2. Кроме того, мы имеем выход в три океана и самый длинный в мире пояс прибрежных вод. Многие ученые и экономисты уверены, что сокровища моря и морского дна в будущем станут значить больше, чем недра и поверхность суши.
3. Третий ценнейший дар, который достанется будущим поколениям россиян по наследству, – невероятное изобилие полезных ископаемых, причем значительная часть этих залежей не разработана и даже, я полагаю, еще не выявлена.
4. Все вышеперечисленные природные блага обеспечивают отличную материальную базу для создания мощной экономики. В последнее десятилетие эта работа уже началась и ведется невиданными темпами. Конечно, методы, которыми большевики проводят индустриализацию, чудовищно жестоки, и оправдать эти жертвы нельзя ничем, а все же будущие поколения, проклиная большевистскую опричнину, будут пользоваться построенными ею заводами, электростанциями, трассами и каналами – как пользовался своими великими каналами и своей великой стеной Китай, угробивший на монументальных стройках миллионы рабов.
5. При всех преступлениях и несуразностях, совершенных коммунистической властью, следует отдать должное еще одному грандиозному ее свершению, к тому же, по счастью, не кровавому: я имею в виду систему обязательного семилетнего образования. Конечно, это образование идеологически индоктринировано, а все же оно коренным образом изменит качество российского населения. Как ни фантастично это звучит, но через двадцать или тридцать лет даже в глухой деревне не останется взрослых, которые не знали бы таблицу умножения и основных законов природы, не читали бы Пушкина, не имели бы элементарного представления о географии и истории. Мне как выпускнику классической гимназии даже нравится казарменная строгость, которой отличаются советские школы и ВУЗы с их системой наказаний за прогулы и несданные экзамены. Учение требует дисциплины, и лучше уж вколачивать знания палкой, чем оставлять юные головы пустыми.

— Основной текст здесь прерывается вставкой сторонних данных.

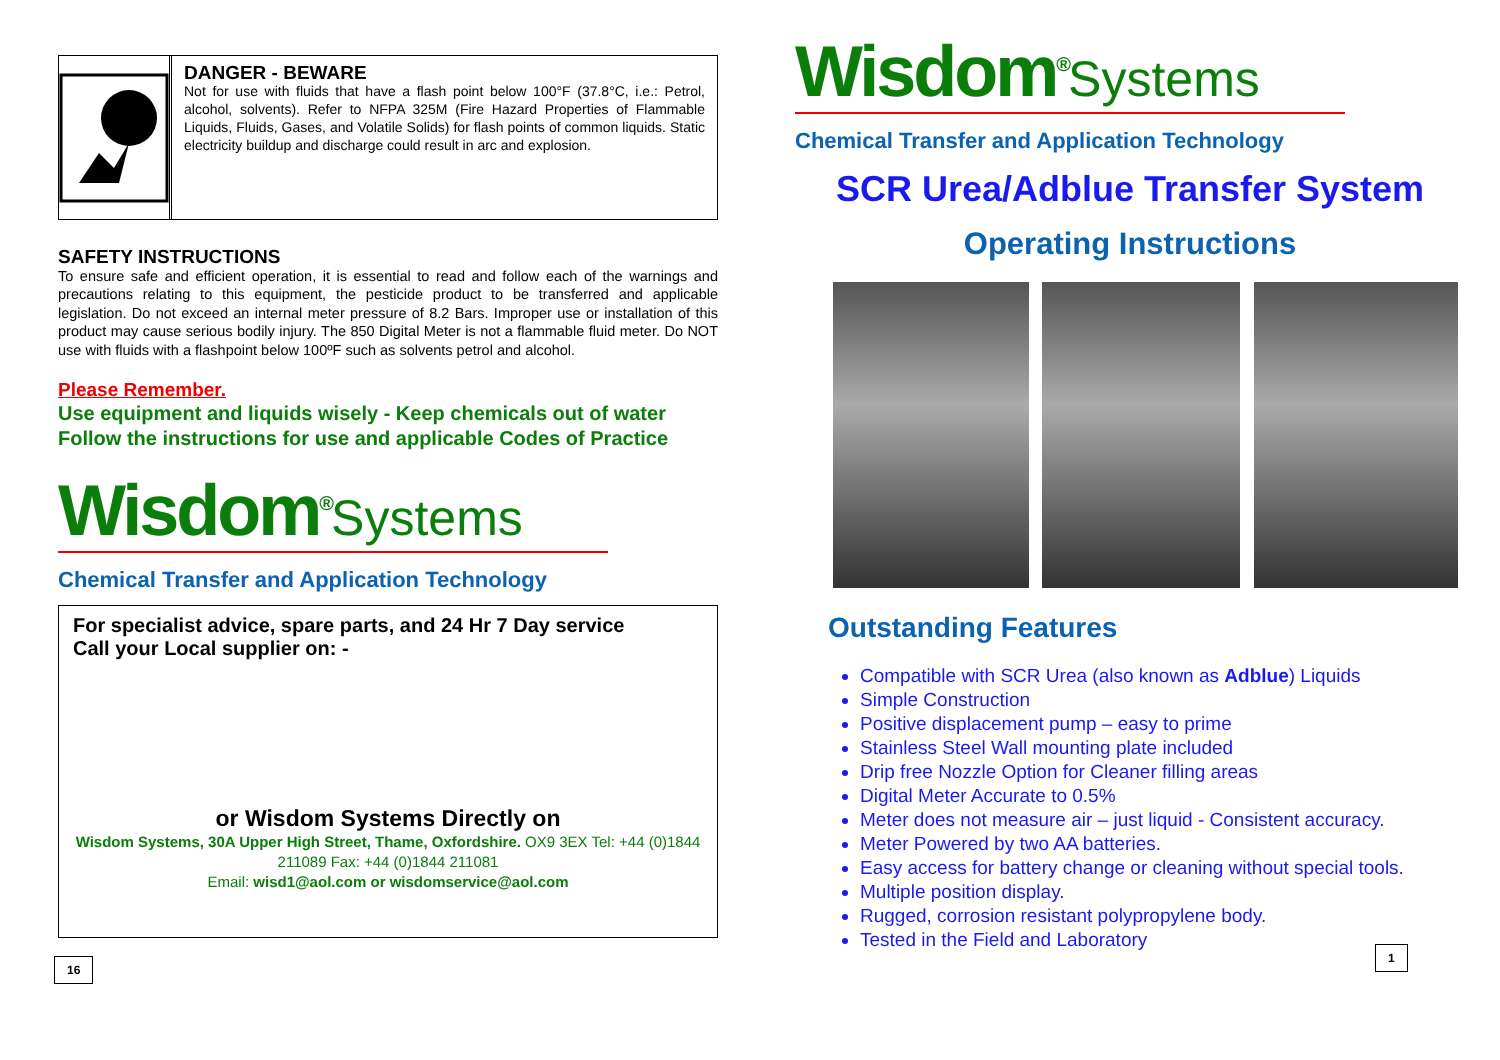DANGER - BEWARE
Not for use with fluids that have a flash point below 100°F (37.8°C, i.e.: Petrol, alcohol, solvents). Refer to NFPA 325M (Fire Hazard Properties of Flammable Liquids, Fluids, Gases, and Volatile Solids) for flash points of common liquids. Static electricity buildup and discharge could result in arc and explosion.
SAFETY INSTRUCTIONS
To ensure safe and efficient operation, it is essential to read and follow each of the warnings and precautions relating to this equipment, the pesticide product to be transferred and applicable legislation. Do not exceed an internal meter pressure of 8.2 Bars. Improper use or installation of this product may cause serious bodily injury. The 850 Digital Meter is not a flammable fluid meter. Do NOT use with fluids with a flashpoint below 100ºF such as solvents petrol and alcohol.
Please Remember.
Use equipment and liquids wisely - Keep chemicals out of water
Follow the instructions for use and applicable Codes of Practice
Wisdom<sup>®</sup>Systems
Chemical Transfer and Application Technology
For specialist advice, spare parts, and 24 Hr 7 Day service
Call your Local supplier on: -
or Wisdom Systems Directly on
Wisdom Systems, 30A Upper High Street, Thame, Oxfordshire. OX9 3EX Tel: +44 (0)1844 211089 Fax: +44 (0)1844 211081
Email: wisd1@aol.com or wisdomservice@aol.com
16
Wisdom<sup>®</sup>Systems
Chemical Transfer and Application Technology
SCR Urea/Adblue Transfer System
Operating Instructions
Outstanding Features
Compatible with SCR Urea (also known as Adblue) Liquids
Simple Construction
Positive displacement pump – easy to prime
Stainless Steel Wall mounting plate included
Drip free Nozzle Option for Cleaner filling areas
Digital Meter Accurate to 0.5%
Meter does not measure air – just liquid - Consistent accuracy.
Meter Powered by two AA batteries.
Easy access for battery change or cleaning without special tools.
Multiple position display.
Rugged, corrosion resistant polypropylene body.
Tested in the Field and Laboratory
1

В общем, есть все основания надеяться, что через некоторое время по уровню образованности Россия окажется в привилегированной прослойке мирового населения, а это предвещает мощный рывок в развитии науки, культуры и, разумеется, той же экономики.

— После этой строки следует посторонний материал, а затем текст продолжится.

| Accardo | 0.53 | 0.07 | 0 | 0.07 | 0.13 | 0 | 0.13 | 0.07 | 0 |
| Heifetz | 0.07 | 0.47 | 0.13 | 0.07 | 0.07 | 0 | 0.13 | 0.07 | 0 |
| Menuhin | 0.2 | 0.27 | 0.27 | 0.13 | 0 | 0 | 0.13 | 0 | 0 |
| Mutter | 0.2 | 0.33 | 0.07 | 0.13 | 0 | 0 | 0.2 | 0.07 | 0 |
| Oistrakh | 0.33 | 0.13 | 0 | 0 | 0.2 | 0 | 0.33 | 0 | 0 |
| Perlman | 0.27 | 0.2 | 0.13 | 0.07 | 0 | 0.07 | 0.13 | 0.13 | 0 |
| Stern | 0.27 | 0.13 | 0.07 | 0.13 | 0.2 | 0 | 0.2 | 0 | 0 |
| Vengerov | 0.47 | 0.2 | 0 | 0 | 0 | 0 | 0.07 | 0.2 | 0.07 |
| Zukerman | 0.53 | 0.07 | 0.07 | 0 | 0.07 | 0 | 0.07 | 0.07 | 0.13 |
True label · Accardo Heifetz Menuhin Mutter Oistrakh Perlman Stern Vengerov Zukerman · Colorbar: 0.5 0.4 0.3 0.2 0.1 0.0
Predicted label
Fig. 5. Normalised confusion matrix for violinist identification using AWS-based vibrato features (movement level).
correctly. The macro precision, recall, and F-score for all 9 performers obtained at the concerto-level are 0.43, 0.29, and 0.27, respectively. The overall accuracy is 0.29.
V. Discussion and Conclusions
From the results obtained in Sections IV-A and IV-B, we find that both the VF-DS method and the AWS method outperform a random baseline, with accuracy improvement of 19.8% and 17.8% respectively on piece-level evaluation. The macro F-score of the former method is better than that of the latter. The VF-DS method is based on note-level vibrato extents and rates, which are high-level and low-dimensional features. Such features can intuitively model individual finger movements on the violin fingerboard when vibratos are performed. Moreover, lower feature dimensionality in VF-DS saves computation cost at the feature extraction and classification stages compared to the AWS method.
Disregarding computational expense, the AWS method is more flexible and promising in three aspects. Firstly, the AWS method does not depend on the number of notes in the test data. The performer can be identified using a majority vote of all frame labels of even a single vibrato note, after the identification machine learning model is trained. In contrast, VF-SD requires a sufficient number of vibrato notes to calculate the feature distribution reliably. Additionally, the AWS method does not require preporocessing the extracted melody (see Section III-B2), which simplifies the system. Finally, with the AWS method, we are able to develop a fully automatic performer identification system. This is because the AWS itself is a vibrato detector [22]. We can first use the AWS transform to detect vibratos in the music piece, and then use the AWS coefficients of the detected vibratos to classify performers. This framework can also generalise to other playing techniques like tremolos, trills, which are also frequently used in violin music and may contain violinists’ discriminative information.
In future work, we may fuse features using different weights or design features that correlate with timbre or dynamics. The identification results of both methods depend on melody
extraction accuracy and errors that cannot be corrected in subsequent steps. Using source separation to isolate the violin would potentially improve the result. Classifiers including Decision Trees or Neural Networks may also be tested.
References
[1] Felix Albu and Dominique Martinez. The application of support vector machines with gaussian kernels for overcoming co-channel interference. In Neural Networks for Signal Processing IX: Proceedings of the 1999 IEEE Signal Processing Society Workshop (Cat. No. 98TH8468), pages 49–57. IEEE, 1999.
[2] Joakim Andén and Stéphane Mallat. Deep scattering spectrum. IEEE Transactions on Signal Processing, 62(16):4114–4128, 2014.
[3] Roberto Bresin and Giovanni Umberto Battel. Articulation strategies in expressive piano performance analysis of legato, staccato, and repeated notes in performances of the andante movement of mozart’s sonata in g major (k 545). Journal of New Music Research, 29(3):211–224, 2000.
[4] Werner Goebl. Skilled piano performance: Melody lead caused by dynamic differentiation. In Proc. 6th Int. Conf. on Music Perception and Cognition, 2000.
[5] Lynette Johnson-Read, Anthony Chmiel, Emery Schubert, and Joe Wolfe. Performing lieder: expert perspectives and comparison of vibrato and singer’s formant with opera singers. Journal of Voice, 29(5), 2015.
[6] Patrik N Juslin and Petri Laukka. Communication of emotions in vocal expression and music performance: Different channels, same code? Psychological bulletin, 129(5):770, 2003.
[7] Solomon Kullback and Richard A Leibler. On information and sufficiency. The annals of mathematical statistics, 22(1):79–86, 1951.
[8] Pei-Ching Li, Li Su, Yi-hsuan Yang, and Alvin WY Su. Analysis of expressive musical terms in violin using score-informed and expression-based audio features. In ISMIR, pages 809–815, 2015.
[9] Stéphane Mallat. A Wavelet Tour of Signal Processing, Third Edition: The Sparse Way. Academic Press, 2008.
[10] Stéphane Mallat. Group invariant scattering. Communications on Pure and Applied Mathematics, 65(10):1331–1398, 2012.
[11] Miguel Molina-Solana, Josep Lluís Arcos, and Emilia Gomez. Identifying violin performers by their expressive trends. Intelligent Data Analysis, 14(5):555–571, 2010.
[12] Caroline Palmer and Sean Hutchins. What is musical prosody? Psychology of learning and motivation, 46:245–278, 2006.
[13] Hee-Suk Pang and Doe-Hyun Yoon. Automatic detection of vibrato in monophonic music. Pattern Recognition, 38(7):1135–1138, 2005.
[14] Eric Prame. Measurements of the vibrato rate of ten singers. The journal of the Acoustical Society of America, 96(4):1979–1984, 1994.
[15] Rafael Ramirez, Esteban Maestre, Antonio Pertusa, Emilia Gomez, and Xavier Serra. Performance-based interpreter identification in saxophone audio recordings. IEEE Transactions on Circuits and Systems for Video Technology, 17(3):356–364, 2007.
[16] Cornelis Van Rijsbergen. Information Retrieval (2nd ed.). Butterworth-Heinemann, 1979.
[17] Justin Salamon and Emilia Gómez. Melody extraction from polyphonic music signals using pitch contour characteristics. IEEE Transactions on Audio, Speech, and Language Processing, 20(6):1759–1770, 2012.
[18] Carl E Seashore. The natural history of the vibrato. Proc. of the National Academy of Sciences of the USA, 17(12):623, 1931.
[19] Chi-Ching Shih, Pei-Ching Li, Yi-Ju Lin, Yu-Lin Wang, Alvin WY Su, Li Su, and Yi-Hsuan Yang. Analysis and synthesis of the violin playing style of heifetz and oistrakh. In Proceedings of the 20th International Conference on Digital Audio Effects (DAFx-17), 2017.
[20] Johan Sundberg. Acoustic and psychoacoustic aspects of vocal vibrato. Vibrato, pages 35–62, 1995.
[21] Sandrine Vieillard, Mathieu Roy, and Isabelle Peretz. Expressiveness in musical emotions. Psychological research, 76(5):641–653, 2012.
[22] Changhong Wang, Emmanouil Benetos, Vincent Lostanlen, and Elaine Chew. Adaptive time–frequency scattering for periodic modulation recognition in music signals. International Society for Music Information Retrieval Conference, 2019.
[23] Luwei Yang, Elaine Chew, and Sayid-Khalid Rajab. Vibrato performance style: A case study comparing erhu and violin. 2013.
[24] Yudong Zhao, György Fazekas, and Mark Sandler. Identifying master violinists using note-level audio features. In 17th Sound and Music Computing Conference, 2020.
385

6. К числу могучих, но не реализованных потенций страны следует отнести исторически сложившийся меланж разнообразных национальных традиций, каждую из которых Россия вправе считать автохтонной. Наша генеалогия, помимо собственно русской линии, включает в себя целый букет иных родственных связей. Мы – и тюрки, и кавказцы, и евреи, и среднеазиаты, и финноугры, и сибиряки. Перечень наших корней можно продолжать долго. Россия многоцветна и полифонична. Это великая ценность, которой страна никогда не умела толком воспользоваться, умудряясь превращать благоприятный фактор в источник вечных проблем. А всего-то и нужно оказывать каждому этносу уважение, и чем меньше народность, тем бережнее к ней относиться. Никто в России не должен ощущать себя «инородцем». Любой вотяк, или бурят, или ингуш должен чувствовать себя здесь своим и радоваться, что родился и живет именно в этой стране. (Надеюсь, что в будущем к нашему кружку присоединится специалист по национальному вопросу и расскажет нам, как распутать этот сложный узел и перезаплести его в нарядную косичку.)

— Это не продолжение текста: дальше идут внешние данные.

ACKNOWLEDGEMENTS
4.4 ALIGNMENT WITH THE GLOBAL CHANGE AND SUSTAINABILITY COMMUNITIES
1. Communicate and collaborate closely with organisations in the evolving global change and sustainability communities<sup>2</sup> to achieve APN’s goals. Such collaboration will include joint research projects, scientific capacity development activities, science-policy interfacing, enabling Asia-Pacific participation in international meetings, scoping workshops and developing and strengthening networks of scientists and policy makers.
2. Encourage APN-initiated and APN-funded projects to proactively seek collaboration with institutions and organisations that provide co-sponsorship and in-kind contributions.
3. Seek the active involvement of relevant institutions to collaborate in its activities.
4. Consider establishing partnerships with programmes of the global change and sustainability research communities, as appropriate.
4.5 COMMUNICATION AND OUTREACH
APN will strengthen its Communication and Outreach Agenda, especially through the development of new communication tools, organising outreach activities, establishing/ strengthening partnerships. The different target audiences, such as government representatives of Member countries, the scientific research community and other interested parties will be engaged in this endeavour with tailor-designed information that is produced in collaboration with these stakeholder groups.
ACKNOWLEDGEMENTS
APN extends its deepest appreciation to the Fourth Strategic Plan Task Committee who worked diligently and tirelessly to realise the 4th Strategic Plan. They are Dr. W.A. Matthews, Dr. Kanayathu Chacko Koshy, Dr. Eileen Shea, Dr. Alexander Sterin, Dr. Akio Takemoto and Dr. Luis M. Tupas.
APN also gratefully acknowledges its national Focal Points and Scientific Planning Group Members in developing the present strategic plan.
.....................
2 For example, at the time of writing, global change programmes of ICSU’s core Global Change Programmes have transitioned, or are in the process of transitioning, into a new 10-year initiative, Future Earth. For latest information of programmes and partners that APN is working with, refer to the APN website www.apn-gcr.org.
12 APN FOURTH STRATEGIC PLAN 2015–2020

Самое драгоценное наше богатство, культуру, я оставил напоследок, потому что хочу сделать эту тему не пронумерованным «пунктом» своего перечисления, а вынести в специальный раздел доклада.
Культура – лучший из продуктов, производимых всякой нацией; это ее главный взнос в сокровищницу мировой цивилизации. В конечном итоге, величие той или иной страны определяется не военными победами, которые со временем обесцениваются, а ее культурными достижениям. Что нам сегодня триумфы римских императоров или победы древних греков над древними персами? Грандиозность греческо-римской цивилизации состоит в том, что она создала фундамент всей нашей культуры.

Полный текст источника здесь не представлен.